There has been a thought bouncing around in my head for a while now and I've never been entirely sure how to approach it. With the opening of X-Men: First Class and the upcoming premiere of the fourth season of True Blood, maybe now is the time to explore it briefly. There won't be any spoilers for First Class since I haven't seen it yet, but I will cover the X-Men as an idea in general, and there might be some spoilers for True Blood, since I have seen that.
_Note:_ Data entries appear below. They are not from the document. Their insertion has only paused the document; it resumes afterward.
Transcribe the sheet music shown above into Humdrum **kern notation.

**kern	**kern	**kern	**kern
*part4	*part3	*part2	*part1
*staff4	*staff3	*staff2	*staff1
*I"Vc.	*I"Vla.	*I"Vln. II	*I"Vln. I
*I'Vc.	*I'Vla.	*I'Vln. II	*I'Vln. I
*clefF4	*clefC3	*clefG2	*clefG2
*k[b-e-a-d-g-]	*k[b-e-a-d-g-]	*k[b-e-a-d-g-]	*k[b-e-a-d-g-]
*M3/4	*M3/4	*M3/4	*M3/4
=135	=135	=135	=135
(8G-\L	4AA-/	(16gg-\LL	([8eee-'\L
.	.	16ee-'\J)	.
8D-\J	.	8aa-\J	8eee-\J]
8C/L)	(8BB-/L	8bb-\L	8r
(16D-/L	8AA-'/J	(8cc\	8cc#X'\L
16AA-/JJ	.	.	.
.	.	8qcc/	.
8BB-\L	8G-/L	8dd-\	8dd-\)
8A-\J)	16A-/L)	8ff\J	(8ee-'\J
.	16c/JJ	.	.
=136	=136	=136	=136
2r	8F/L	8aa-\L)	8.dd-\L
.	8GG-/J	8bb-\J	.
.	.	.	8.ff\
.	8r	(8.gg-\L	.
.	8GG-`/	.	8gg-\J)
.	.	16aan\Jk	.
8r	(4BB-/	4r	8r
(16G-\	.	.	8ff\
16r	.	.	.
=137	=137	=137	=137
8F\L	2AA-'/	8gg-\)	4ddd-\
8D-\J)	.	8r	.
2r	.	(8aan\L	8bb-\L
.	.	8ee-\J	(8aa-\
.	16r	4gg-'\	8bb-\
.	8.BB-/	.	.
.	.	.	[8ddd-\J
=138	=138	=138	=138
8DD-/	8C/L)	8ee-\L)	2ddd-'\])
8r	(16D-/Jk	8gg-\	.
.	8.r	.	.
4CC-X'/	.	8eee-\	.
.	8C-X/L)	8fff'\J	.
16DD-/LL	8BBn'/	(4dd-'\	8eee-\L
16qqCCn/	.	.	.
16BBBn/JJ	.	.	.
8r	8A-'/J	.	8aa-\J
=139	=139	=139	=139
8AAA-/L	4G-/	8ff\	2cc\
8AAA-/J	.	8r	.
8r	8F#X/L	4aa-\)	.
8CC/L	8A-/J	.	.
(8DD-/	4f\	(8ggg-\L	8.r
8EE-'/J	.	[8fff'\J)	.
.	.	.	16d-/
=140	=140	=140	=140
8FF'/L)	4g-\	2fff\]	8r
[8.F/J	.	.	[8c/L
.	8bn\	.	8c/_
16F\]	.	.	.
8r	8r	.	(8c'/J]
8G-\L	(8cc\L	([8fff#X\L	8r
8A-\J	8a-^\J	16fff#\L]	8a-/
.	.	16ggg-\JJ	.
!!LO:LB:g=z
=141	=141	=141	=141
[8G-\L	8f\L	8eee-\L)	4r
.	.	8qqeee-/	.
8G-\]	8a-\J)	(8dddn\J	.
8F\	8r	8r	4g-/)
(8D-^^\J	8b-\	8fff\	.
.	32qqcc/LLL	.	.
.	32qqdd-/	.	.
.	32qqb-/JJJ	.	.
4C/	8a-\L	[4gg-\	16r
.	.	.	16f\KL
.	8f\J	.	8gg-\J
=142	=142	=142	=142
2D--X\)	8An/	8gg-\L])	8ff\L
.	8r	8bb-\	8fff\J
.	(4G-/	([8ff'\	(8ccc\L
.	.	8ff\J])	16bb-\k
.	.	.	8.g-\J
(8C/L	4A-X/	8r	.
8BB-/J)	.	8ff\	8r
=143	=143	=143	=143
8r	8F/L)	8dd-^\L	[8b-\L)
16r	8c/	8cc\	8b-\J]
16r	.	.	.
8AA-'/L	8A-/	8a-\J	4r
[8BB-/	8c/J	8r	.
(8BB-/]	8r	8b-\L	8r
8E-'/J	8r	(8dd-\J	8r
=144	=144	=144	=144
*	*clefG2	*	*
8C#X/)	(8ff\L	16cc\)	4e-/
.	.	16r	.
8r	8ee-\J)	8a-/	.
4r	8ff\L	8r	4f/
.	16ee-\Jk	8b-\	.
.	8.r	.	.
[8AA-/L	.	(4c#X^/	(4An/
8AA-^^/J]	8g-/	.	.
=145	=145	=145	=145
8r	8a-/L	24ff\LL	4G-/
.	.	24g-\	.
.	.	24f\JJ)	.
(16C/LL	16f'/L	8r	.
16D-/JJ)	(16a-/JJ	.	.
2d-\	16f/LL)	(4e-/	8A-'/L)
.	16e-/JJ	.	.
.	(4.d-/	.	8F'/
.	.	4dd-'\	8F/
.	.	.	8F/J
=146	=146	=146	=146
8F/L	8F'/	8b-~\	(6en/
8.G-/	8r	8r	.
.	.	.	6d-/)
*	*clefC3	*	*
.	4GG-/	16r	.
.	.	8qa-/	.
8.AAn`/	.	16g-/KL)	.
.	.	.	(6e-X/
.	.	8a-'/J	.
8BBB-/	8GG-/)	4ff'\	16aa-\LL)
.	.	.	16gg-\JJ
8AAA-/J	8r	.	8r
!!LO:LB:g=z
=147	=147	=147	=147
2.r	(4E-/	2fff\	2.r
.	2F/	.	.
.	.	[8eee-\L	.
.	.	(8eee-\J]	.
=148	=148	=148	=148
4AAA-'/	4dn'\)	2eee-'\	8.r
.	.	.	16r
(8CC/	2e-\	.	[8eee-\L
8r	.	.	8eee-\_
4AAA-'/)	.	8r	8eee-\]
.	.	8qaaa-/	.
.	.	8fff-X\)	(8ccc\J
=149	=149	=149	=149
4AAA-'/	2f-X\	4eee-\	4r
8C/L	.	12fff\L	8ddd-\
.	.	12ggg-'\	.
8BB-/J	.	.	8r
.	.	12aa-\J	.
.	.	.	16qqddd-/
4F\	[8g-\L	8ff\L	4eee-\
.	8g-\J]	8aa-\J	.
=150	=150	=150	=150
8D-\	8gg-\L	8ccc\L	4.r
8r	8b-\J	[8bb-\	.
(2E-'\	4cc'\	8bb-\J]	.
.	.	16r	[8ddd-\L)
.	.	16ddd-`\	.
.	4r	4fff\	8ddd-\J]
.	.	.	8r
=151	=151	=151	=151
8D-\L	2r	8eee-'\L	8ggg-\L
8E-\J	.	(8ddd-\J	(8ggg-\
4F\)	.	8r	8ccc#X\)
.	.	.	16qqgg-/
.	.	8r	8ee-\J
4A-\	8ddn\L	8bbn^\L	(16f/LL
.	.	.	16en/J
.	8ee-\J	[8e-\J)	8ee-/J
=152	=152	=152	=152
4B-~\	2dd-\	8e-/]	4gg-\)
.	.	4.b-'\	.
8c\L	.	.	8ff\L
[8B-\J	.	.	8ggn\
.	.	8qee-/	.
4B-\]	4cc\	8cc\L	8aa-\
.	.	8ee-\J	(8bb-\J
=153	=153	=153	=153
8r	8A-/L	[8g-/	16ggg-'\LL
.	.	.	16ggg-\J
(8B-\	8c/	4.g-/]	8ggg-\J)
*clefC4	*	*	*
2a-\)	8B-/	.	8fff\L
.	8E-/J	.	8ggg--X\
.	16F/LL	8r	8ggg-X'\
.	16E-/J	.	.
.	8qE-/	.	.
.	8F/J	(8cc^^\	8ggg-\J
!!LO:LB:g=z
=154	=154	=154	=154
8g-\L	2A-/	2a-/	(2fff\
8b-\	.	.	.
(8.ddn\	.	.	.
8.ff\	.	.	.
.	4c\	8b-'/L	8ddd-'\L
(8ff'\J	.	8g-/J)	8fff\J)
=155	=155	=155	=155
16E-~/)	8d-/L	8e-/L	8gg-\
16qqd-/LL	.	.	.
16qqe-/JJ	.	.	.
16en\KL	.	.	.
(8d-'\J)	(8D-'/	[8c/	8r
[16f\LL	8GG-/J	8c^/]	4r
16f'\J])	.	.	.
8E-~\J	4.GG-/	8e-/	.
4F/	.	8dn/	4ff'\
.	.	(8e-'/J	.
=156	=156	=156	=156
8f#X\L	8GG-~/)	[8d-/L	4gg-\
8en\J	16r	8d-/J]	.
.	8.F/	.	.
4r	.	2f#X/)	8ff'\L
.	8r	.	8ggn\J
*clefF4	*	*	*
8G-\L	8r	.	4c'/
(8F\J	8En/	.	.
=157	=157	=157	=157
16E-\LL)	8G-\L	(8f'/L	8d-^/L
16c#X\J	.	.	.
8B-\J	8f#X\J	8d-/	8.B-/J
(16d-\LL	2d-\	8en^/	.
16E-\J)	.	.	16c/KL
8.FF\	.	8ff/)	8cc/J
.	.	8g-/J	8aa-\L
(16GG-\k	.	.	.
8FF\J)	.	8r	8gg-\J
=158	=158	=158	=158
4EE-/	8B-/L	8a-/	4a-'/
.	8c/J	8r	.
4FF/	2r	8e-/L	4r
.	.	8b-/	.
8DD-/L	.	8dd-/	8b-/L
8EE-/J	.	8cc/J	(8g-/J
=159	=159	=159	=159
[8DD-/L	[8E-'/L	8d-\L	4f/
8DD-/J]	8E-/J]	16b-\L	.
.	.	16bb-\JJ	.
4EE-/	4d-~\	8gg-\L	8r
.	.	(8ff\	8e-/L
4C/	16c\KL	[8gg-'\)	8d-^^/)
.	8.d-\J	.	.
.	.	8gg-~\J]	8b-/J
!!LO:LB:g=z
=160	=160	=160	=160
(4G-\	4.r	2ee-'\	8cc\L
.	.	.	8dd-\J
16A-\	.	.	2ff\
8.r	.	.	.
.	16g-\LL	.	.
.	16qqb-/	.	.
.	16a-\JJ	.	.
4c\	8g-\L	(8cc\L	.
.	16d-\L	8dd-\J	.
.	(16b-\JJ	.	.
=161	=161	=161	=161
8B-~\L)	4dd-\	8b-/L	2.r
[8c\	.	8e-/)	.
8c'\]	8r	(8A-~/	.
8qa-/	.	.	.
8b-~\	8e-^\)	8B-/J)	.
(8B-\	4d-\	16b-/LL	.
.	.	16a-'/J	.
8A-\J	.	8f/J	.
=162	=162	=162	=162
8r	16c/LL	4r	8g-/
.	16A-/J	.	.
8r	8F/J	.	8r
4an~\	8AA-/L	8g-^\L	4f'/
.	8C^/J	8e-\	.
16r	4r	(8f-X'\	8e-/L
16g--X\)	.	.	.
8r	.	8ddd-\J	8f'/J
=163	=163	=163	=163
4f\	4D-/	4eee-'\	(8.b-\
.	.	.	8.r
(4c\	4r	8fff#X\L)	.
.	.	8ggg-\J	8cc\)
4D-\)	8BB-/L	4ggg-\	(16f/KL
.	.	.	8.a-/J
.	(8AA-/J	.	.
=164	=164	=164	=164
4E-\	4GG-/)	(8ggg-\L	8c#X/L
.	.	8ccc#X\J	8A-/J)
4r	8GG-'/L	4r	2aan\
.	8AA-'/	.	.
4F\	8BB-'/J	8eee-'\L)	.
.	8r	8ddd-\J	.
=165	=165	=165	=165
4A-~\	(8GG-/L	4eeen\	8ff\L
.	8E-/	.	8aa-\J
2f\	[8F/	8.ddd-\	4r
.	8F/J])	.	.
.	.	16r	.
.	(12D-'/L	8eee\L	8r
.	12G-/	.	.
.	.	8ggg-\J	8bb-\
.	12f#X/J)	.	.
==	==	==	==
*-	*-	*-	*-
Spoiler line just to be safe, la la la.
All right, so Southern-fried vampire soap opera and classic comic book showcasing people with superhuman powers fighting for the good of the very people who hate and fear them. What do they have in common? Well, the X-Men book started back in the 60s when the Civil Rights movement was starting to gear up. Whether or not that was the original intention is a little beside the point since by the time Chris Claremont and Dave Cockrum took over in the 70s, that was most definitely the running theme of the book. The vampires in True Blood, as in the book series the show is based on, are also used as allegories for oppressed minorities: in the beginning they have recently "come out of the coffin" and face fear and prejudice from the general population, law enforcement, politicians, and the religious right. Both series mix different obstacles faced by various groups over the course of history, like the Mutant Registration Act from X-Men being analogous to the laws in Nazi Germany requiring the "undesirables" of society to be made identifiable, and the Fellowship of the Sun in True Blood being rather like a combination of the Westboro Baptist Church and the Ku Klux Klan. So to compare the two series on that front seems pretty fair to me.
From True Blood's opening sequence.
Now, as much as I enjoy both of these series and agree with the spirit of the message, here's the part where I run into a little bit of trouble with the actual practice of using fantasy/science fiction analogies for the real-world oppression of human minority groups: the basis of Civil Rights and of basic human rights is that no matter what the racial, ethnic, class, sexual preference, gender or religious background may be, these differences are superficial and pale in comparison to the similarities inherent to simply being human. There is nothing a person from one group can do to anyone that a person from another group, including the majority group, could not also do. Underneath, we're all fundamentally the same.
This is not the case with mutants and vampires. As soon as you introduce the possibility of a teenager being able to blow one of their classmates' face off with lasers from their eyes, we have gone from "propaganda threat" to "that registration act doesn't seem so unreasonable." A black person being pulled over for driving a car with a white woman in it cannot, in fact, magically hypnotize the police officer into handing over his gun during a very tense confrontation.
The perceived threat from real life minorities becomes a very real and potential threat as soon as the supernatural gets involved, which changes the dynamics of the entire situation. This isn't to say that I think these ideas are stupid, but I do think this fundamental flaw in the message needs to be addressed, which also means that the people writing them need to be aware of it. Otherwise you wind up comparing a gay man who has no greater physical or supernatural abilities than a straight man would have to a man who can physically pull the iron from your blood through your skin in order to escape from prison. As well-intentioned as I think X-Men is, I don't think it gets this.
I do, however, think True Blood understands and has very subtly commented on this over the past several seasons. The imagery of a young gay, black man being chained by the neck in the basement of a blond-haired, blue-eyed vampire who at one point literally rips someone in half with his bare hands speaks to this point, as does the image of a young black woman dressed in an old-fashioned nightgown trying to escape from a plantation mansion where she has been sexually assaulted by an Anglo vampire. There are things the show does that make us uncomfortable this way, and there are simply too many of them for me to believe this is a coincidence. As much as I admire this about the show-- along with its recognizing its own inherent cheesiness, its refusal to take itself too seriously, while also managing to dance along the line between funny and horrifying-- this does raise another issue: because of the very strong overt message of vampires as an allegory for oppressed minorities, what will happen as this story progresses and the subtle commentary about the unfairness of this comparison becomes more noticeable? Will it undermine the legitimate arguments from real life activists who demand equal rights by unintentionally validating the fears of the majority? I certainly hope not, and if I'm right and this commentary is deliberate on the writers' part, I have faith in them to handle this with the intelligence and delicate footwork it will require. In the meantime, it seems like a good idea to bring this subject up and mull it over as we watch our entertaining fantasy versions of the state of civil rights and public attitudes toward The Other.